É muito mais do que mistério. É a impossibilidade acontecendo
bem diante de olhos incrédulos e bestificados.
O inimaginável, a maldição sem explicação.
É como o vento que ninguém vê, mas sabemos que está ali.
Não é questão de crença ou credo. É questão de estar
simplesmente ali, vivo, injustificável, mas real.
Estamos respirando algo, mas não vemos o que. Confiamos que
aquilo é bom, mas não sabemos porque. Nos mantêm vivos, sem ter pra que.
Acreditamos naquelas migalhas de verdade, naquilo que
chamamos de ‘’ É porque é, e cale a boca.’’
Eu não consigo e nem posso não acreditar. Mas eu gostaria. Eu
gostaria de dizer que isso tudo não passa de ilusão, um truque de mágica
barato. Mas o ilusionista morre e a charada atravessa gerações.
Onde está o segredo, o coelho entrando na cartola previamente
furada, o homem na platéia escolhido aleatoriamente que já sabia e decorou tudo
o que precisava fazer?
Eu queria que alguém arrancasse o meu coração doente de seu
refúgio e dissesse que toda essa dor é uma mentira como o bicho-papão.
Há tempos eu consigo dormir no escuro, mas por poucos anos eu
sempre olhava o que estava debaixo da cama. A mentira era real, o medo estava
dormindo comigo.
O que se passa, então, poderia ser uma segunda infância.
Uma mentira que se repete.
Uma mentira bonita que atravessou décadas, milênios e parou
em mim, crescido, forte o bastante para não temer aquilo que só existe numa
imaginação fértil e fétida.
Eu queria ser maior que tudo isso. Comprovar cientificamente
que o que bate em meu peito me mantém vivo e só.
Como o ar, que eu também não vejo, mas sinto. E não consigo.
Não consigo balbuciar uma só palavra sem que o peso da realidade me ponha
encolhido debaixo do cobertor, temendo um monstro vazio, algo irreal que dói e
latina, que arranca e apodrece todas as raízes dentro de mim que mantive em
cativeiro, em segredo.
Como algo pode continuar doendo, se não existe?
Ou melhor, se nunca existiu.
Nada pode criar vida sem que algo ou alguém o tenha criado.
Ninguém nunca me disse que o bicho papão teve mãe.

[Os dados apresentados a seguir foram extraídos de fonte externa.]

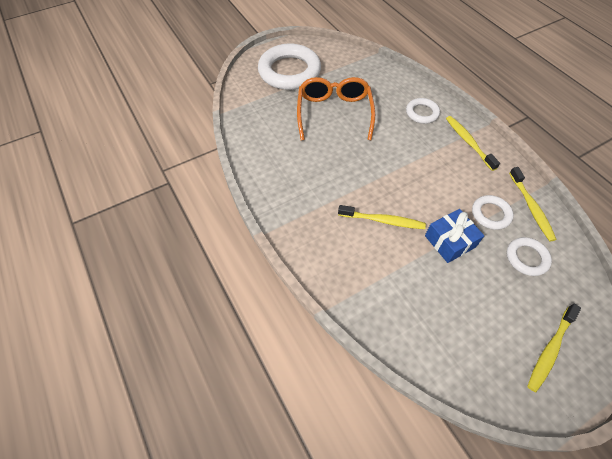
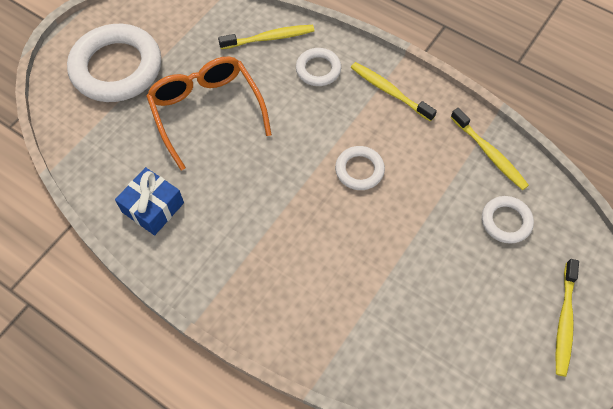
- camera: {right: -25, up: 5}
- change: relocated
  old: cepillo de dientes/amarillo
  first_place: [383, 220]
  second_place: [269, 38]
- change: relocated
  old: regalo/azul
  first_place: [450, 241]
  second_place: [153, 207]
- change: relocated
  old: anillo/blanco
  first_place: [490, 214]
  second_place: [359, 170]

Ninguém nunca me disse que
Papai Noel já foi um feto. Parece que a mentira já veio de barba feita.
É assim que eu sinto.
As colunas invisíveis são ainda piores e mais maciças do que
qualquer espécie de concreto, porque elas nunca são derrubadas.
Esse sofrimento todo é como as larvas que surgem dentro de um
pote de macarrão fechado, como fungos que povoam os pães trancados,
completamente trancados, dentro da geladeira.
Por que dói?
Eu só sei que dói.
Até que se prove o contrário, que se veja o ar, que a máscara
caia, o que me mantém vivo, continuará doendo como a tristeza que me dói.
E talvez seja isso mesmo e eu só não queira admitir. Se eu
parar de mentir, se eu disser que não está tudo bem, eu morro.
Como morreria se parasse de respirar.
Respirar aquilo que eu não vejo, não ouço, mas sinto.
O coração dolorido e machucado é a resposta que eu não quero
ver.
Eu só estou vivo porque a tristeza me permite viver.